Nel dicembre 2019 ha curato per Rubbettino il volume “Mezzogiorno in Progress”. Un volume-summa sulla questione del Sud cui hanno collaborato trenta tra studiosi economisti ed intellettuali e trenta imprenditori fuori dagli schemi.

Sin dalla più giovane età ha collaborato con riviste di economia, tra cui “Nord e Sud” che annoverava, essendo egli un giovane apprendista, le migliori menti del Mezzogiorno. Ha collaborato, in qualità di esperto opinionista, con diversi quotidiani meridionali.  Tuttora scrive su riviste specializzate in scenari economici e problematiche dello sviluppo. 

Da ultimo, per l’Università Partenope, il CEHAM, e l’Ordine dei biologi, ha realizzato un corso monografico video sul Mediterraneo della durata di 15 ore destinato ad un master.

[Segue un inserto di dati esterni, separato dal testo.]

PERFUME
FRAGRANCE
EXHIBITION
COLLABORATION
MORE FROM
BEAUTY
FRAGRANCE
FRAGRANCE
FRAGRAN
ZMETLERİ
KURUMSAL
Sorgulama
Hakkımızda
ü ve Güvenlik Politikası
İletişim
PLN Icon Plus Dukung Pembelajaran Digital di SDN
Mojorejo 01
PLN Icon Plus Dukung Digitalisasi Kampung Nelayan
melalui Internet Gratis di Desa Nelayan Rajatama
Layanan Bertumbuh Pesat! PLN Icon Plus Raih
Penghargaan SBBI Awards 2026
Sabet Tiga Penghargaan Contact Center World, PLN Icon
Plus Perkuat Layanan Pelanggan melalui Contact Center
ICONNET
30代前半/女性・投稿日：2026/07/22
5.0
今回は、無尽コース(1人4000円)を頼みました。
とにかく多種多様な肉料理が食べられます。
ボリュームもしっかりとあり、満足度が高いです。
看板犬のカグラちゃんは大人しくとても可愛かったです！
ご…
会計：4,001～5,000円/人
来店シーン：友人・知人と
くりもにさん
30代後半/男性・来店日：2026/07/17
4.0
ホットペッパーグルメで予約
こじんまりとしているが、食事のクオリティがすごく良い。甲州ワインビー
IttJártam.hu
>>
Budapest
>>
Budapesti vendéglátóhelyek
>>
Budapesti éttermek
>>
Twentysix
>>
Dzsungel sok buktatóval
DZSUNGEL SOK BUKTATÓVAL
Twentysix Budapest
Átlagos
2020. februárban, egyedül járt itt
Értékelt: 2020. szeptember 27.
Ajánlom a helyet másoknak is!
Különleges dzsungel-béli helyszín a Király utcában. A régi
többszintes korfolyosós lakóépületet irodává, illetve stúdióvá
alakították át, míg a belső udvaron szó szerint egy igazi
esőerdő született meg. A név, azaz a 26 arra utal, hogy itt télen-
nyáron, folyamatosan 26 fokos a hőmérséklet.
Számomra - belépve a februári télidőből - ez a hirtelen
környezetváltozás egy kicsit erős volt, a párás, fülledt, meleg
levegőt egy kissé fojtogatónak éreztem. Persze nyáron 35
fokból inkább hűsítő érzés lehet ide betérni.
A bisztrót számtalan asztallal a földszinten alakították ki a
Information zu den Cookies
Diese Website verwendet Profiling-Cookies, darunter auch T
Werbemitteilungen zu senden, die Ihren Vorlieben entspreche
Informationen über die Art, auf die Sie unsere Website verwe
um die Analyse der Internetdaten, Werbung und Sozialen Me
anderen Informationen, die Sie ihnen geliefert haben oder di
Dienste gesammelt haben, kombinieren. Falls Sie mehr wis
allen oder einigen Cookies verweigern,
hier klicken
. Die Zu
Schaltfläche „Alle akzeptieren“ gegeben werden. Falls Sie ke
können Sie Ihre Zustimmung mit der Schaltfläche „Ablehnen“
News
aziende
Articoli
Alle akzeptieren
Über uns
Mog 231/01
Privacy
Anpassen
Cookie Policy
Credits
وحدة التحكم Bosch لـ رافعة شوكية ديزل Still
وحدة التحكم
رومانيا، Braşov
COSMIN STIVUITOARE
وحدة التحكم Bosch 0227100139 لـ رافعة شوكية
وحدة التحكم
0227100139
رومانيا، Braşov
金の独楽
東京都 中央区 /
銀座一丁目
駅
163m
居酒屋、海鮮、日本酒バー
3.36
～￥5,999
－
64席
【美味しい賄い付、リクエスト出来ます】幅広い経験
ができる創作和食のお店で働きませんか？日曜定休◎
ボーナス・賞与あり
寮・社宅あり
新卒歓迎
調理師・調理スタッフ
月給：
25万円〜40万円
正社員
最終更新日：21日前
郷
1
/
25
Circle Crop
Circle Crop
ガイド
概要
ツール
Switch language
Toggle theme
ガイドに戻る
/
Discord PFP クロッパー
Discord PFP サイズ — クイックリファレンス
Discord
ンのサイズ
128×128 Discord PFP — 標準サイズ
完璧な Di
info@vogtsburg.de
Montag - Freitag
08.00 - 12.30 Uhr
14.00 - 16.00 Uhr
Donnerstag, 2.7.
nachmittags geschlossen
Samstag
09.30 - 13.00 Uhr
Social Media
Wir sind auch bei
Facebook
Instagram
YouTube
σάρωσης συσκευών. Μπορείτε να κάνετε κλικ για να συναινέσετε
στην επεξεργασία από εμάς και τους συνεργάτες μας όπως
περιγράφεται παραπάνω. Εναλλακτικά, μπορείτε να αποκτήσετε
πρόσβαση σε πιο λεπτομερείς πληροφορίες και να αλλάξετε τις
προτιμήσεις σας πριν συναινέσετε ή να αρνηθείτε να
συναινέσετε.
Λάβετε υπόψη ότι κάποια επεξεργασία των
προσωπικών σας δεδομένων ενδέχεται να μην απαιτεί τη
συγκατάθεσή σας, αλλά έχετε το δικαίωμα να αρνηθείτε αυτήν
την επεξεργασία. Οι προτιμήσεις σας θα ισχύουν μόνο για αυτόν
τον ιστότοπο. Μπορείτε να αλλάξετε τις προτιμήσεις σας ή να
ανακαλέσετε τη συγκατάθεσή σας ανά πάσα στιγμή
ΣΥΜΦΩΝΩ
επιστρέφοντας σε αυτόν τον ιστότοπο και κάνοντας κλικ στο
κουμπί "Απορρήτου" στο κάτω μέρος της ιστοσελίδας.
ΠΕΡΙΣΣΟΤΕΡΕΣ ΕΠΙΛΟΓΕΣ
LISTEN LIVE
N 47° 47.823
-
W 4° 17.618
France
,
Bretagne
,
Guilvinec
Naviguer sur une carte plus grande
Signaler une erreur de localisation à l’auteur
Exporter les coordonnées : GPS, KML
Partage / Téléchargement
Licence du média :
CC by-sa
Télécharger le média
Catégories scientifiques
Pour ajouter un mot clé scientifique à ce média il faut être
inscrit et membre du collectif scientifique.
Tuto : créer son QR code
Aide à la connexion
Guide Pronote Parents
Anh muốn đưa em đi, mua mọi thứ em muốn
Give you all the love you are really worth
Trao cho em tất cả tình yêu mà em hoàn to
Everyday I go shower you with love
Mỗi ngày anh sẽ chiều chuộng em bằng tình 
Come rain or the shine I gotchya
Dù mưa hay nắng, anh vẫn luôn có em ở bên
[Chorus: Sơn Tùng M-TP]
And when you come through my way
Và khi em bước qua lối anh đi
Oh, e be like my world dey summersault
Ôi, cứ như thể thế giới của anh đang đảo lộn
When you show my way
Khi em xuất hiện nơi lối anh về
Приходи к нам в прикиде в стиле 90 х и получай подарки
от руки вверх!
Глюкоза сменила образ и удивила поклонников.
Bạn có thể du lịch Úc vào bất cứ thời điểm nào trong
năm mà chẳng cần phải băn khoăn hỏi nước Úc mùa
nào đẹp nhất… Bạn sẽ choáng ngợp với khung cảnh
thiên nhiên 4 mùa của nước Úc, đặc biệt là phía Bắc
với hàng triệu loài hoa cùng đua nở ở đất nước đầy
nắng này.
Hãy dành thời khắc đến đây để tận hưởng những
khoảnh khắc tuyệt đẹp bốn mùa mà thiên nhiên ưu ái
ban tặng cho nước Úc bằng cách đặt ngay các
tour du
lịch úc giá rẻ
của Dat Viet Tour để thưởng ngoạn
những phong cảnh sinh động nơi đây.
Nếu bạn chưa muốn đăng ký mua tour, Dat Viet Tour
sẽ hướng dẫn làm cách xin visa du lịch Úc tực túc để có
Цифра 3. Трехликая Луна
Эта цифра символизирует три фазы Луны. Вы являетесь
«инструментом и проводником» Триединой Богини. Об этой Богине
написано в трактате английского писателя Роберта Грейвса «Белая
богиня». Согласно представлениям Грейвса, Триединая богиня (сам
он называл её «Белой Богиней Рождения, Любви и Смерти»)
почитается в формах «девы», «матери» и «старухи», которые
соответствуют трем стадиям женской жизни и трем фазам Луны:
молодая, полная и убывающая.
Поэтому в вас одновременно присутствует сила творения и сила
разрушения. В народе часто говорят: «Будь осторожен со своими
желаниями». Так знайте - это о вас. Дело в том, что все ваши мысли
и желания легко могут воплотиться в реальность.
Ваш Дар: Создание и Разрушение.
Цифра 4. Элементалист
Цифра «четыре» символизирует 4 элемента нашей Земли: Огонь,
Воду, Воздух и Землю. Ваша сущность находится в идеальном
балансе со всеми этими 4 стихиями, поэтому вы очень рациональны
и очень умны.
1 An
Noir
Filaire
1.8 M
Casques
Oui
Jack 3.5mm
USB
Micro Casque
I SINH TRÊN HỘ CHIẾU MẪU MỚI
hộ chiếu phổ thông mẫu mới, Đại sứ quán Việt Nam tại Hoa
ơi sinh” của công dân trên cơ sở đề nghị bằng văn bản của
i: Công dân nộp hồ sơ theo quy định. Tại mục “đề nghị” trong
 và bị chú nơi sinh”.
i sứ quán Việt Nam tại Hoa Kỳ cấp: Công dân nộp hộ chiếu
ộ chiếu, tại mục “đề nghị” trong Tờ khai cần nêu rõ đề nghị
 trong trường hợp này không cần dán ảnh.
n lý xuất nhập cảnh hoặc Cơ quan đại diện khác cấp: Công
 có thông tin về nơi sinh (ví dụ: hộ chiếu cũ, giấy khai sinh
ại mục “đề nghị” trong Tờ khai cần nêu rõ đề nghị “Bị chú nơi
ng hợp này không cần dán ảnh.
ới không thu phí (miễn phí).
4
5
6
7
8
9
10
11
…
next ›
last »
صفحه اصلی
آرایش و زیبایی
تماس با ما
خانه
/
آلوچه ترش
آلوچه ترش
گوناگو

Sulla rivista Bio’s, Organo dell’Ordine nazionale dei Biologi, ha pubblicato tre saggi sulle prospettive del Mediterraneo alla luce dell’implosione della globalizzazione, indicando un nuovo paradigma policentrico dello sviluppo e proponendo la suggestione del Mediterraneo come Continente; nell’ultimo saggio si è soffermato sul ruolo del Mediterraneo nella crisi alimentare ipotizzando il ritorno della agricoltura familiare e del recupero della biodiversità quali strade maestre per una nuova visione di sviluppo legata alla valorizzazione dei territori e della agricoltura meridionale. 

Sulla rivista Politica Meridionalista ha pubblicato e continua a pubblicare numerosi saggi sul Mezzogiorno indicando i Cammini e le Terre di Mezzo quali orizzonti per combattere lo spopolamento e l’abbandono dei territori interni.

Carlo Petrachi da anni si dedica alla ricerca di pubblicazioni poco conosciute, scritti inediti o del tutto dimenticati. Ha collaborato con varie riviste – scrivendo di scrittori prevalentemente meridionali – e pubblicato libri di storia meridionale e di narrativa con racconti ambientati nel “suo” Salento.